Despite a difficult first two trading months in 2013, Lufthansa Cargo claims it has pulled through the worst and expects an improvement in its fortunes this year.
Presenting the company’s annual results in Frankfurt, LC’s chairman and CEO, Karl Ulrich Garnadt, says volumes fell by a further 9.7 percent year-over-year in January and February, following an 8.5 percent loss of traffic in 2012.
“March looks a little better, and economic indicators worldwide show a better second half,” Garnadt says.
A business climate study and German procurement managers’ index, both reliable benchmarks in the past for the airfreight industry’s prospects, were both pointing in the right direction.
“We don’t feel we can increase capacity yet,” Garnadt says.
But he indicated a likely 1 to 2 percent expansion of capacity this year. Right now, the Lufthansa fleet is not flying at full capacity and the first two of five B777 freighters on order will be delivered this fall.
LC saw operating income fall to US$134 million (104 million euros) in 2012, down from US$321 million (249 million euros) the previous year. This performance was “a clear decline but more than respectable in a shrinking market,” Garnadt says.
Revenue was down from US$3.79 billion (2.94 billion euros) to US$3.47 billion (2.69 billion euros). LC lost market share throughout the year, largely as a result of disciplined capacity management and a conscious decision to focus on profitable trade lanes.

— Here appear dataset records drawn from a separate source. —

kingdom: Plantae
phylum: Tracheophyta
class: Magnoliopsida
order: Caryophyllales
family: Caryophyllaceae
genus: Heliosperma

“We adjusted capacity by more than the market demanded,” Garnadt says. “We remained in triple-digit profit, and we consider that to be a success.”
Although LC’s results contrasted favorably with heavy losses at Air France-KLM Cargo and Singapore Airlines Cargo, Garnadt said he feared a “two- or three-class society” was forming in global aviation. Lufthansa’s year-over-year volumes had remained consistently below the average for International Air Transport Association member airlines through 2012. But this disguised huge regional differences, with Asian carriers recording double-digit losses while Middle Eastern operators were growing at great speed.
“We may be paying the price [as European carriers] for underestimating trends, and have missed out on opportunities,” Garnadt admits.
LC sees quality as a competitive differentiator, and he says customer satisfaction was at its highest-ever level in 2012. More than 90 percent of shipments flew as planned and the carrier’s fleet of 18 MD-11 freighters was the most punctual worldwide.
A mixed freighter fleet will operate until at least 2020. The MD-11s could easily be used for another 10-12 years, Garnadt says Although declining to comment on where the new 777Fs would be deployed, he saw China returning to growth, and there was “still life in India.”
Signs of recovery in Thailand and Indonesia showed great potential, but Garnadt is hesitant about ramping up services to southeast Asia, commenting that it was an “extremely competitive market with the Gulf carriers offering considerable capacity.” He was more positive about prospects for trans-Atlantic traffic.
Construction of a new 1.6-million-tonne cargo center at Frankfurt, dubbed LCCneo, begins at the end of 2013. The biggest capital investment in LC’s history, the facility will cost more than US$645 million (500 million euros) and is scheduled for completion in 2018-19.
The project goes ahead despite the night flying ban imposed at the airport, but will be 20 percent smaller than originally planned. LC will transfer some business to Munich.
Lufthansa is meanwhile opposing a proposed increase in charges by airport operator Fraport.
“Efficient infrastructure has its price, but we have expressed our concern,” Garnadt says. “Frankfurt is an excellent location but is not necessarily the most competitive.”